▶ Your instructions
Your reply should restate the lines from the top of the entries through the line containing "left wrist: (127, 196)" word for word, with no pictures.

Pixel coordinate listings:
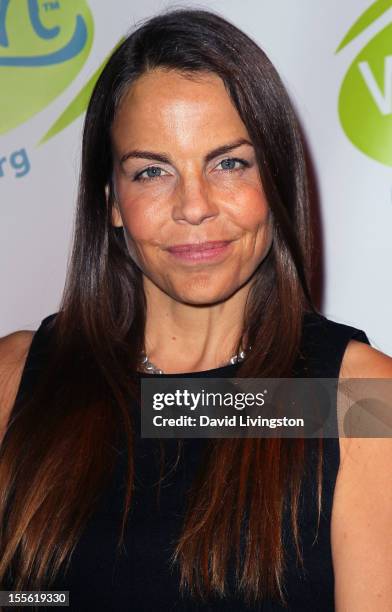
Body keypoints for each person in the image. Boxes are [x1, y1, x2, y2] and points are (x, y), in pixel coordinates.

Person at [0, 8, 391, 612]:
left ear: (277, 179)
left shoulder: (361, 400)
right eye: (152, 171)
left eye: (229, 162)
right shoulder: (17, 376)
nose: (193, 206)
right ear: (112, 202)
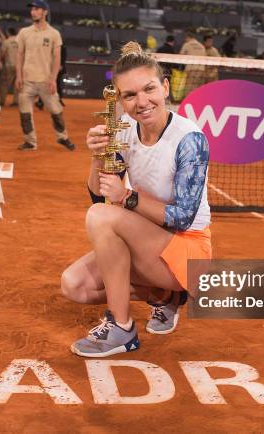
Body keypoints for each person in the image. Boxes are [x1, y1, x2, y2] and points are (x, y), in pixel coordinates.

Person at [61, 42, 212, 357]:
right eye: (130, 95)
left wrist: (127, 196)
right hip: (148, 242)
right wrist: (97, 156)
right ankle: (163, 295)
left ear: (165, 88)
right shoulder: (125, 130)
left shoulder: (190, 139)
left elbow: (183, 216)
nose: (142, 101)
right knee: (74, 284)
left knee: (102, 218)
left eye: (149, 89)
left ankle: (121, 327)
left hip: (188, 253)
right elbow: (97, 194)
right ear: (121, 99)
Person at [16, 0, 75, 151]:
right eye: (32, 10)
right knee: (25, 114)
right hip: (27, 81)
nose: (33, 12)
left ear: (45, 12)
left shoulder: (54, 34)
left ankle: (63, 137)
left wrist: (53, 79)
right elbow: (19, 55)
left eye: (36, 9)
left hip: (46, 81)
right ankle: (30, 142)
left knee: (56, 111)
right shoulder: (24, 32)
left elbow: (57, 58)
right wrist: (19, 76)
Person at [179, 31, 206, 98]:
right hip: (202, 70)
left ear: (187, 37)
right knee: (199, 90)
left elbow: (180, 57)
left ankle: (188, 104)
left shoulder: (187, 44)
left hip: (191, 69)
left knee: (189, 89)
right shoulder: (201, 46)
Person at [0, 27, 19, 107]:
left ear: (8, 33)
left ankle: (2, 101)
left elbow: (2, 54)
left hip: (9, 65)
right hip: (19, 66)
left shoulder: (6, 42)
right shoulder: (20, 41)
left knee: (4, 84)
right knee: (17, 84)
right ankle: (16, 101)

▶ Output below
Body keypoints for each person in the image. Boxes are [x1, y1, x2, y2] and points are (x, y), in pixel coordinates.

Person at [0, 8, 391, 612]:
left ear: (277, 179)
left shoulder: (361, 400)
right eye: (152, 171)
left eye: (229, 162)
right shoulder: (17, 376)
nose: (193, 206)
right ear: (112, 202)
Body keypoints for each person in the image. Boxes are [x1, y1, x2, y2] and points are (x, y), in pixel coordinates.

Person at [61, 42, 212, 357]:
right eye: (130, 95)
left wrist: (127, 196)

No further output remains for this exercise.